Die besondere Verantwortung der Klägerin für eine zweifelsfreie und leicht zu handhabende Gestaltung der Arbeitsbescheinigung ergibt sich überdies aus den Besonderheiten des im Verhältnis zum Arbeitgeber bestehenden öffentlich-rechtlichen Indienstnahmeverhältnisses. Das BSG hat bereits mehrfach darauf hingewiesen, daß im Rahmen dieses Indienstnahmeverhältnisses dem Arbeitgeber erhebliche Lasten und Risiken aufgebürdet werden, um die Verwaltungsvorgänge zu vereinfachen und das Funktionieren der sozialen Leistungssysteme zu sichern. Aus dieser engen Verknüpfung mit den Verwaltungsaufgaben folgt, daß die Verwaltung, in deren Interesse der Arbeitgeber tätig wird, verpflichtet ist, seine Arbeit so weit als möglich zu unterstützen, ihn vor Risiken und Schäden zu bewahren und auf seine Bedürfnisse Rücksicht zu nehmen (vgl. BSGE 51, 31, 37; BSGE 17, 173, 175; S. auch BAG, Urteil vom 8. Dezember 1981 - 3 AZR 71/79 - DB 82, 910).

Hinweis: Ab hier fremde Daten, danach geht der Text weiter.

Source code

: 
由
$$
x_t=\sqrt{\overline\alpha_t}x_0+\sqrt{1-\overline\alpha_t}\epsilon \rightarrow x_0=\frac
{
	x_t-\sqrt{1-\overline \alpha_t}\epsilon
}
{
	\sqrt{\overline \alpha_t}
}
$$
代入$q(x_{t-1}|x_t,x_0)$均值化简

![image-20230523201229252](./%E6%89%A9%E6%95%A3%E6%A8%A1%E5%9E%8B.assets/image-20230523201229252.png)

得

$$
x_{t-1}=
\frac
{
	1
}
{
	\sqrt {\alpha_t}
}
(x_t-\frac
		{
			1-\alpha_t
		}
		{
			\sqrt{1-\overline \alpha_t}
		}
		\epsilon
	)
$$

Dazu gehört auch, daß die Formulare im Aufbau und in der Fragestellung möglichst klar und einfach gestaltet sein müssen, damit typische Fehler beim Ausfüllen vermieden werden (vgl. dazu auch BSGE 51, 89, 92 f.; BSG SozR 1925 § 5 Nr. 1). Im Rahmen des Indienstnahmeverhältnisses ist daher der Grundgedanke des § 17 Abs. 1 Nr. 3 SGB 1 entsprechend heranzuziehen (vgl. zur Formulargestaltung im übrigen, Urteil des erkennenden Senats vom 9. November 1989 - 11 RAr 83/88 -; BSGE 64, 233; BSG 9. September 1986 - 7 RAr 77/84 -; BSGE 52, 254, 260; BGH NJW 1983, 2772, 2773; OLG Saarbrücken VersR 1988, 1283).

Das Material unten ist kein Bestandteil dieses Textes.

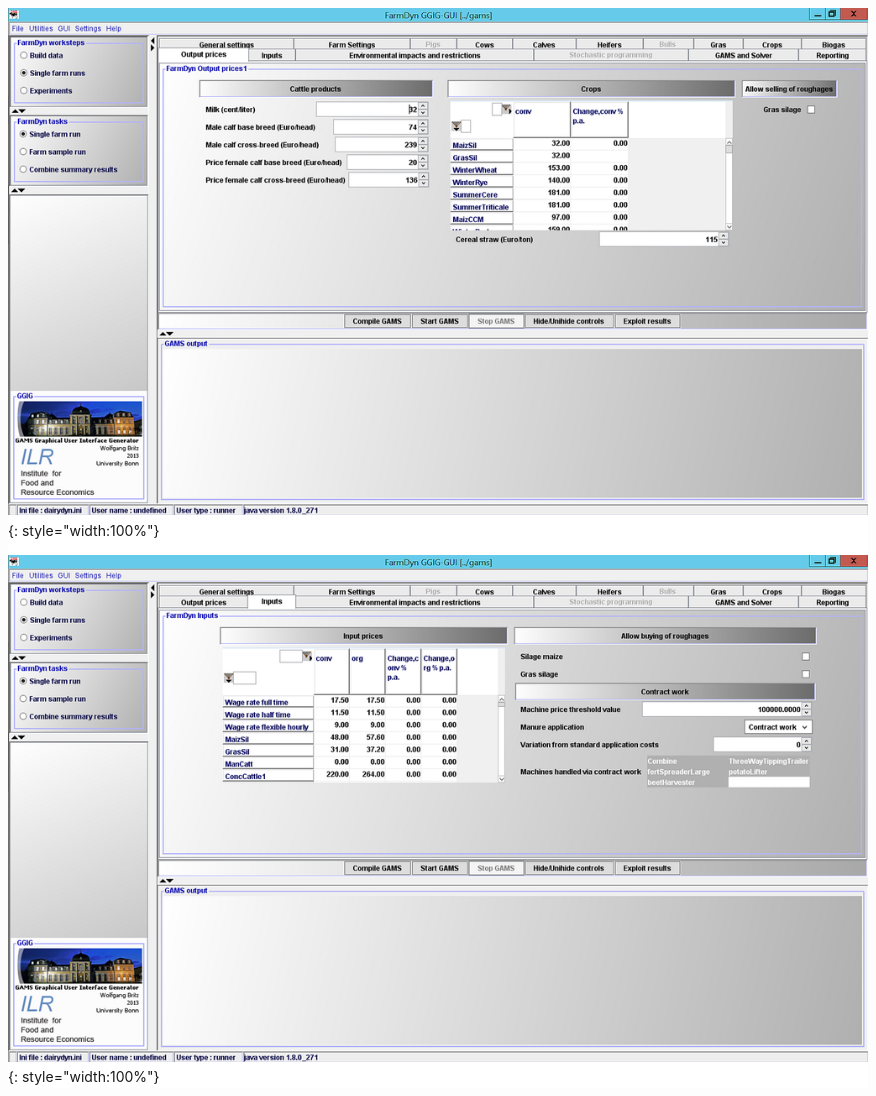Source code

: ![](../media/GUI/Bild_13.png){: style="width:100%"}

![](../media/GUI/Bild_14.png){: style="width:100%"}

Da somit der Schadensersatzanspruch aus § 145 AFG hier schon an den tatsächlichen Voraussetzungen der Vorschrift scheitert, ist nicht mehr darauf einzugehen, ob etwa die Aufhebung bzw. Änderung des fehlerhaften Verwaltungsakts und die Geltendmachung des Erstattungsanspruchs gegen den Leistungsempfänger und den Rentenversicherungsträger vorrangig ist mit der Folge, daß der Arbeitgeber erst in Anspruch genommen werden kann, wenn insoweit keine rechtliche Möglichkeit oder keine Erfolgsaussicht besteht. Dies läge in Bezug auf die Rentenversicherungsbeiträge besonders deshalb nahe, weil aufgrund der zwischen der Klägerin und den Rentenversicherungsträgern getroffenen Regelung der überzahlte Beitrag erstattet wird, wenn und soweit die Leistungsbewilligung aufgehoben worden ist (vgl. Dienstbl BA RdErl 4/83 i.V.m. 80/81).
Ferner kann offen bleiben, ob es für den von der Klägerin geltend gemachten Zinsanspruch eine Rechtsgrundlage gibt oder der Charakter des Indienstnahmeverhältnisses eine enge Beschränkung der Folgen von Fehlleistungen erfordert.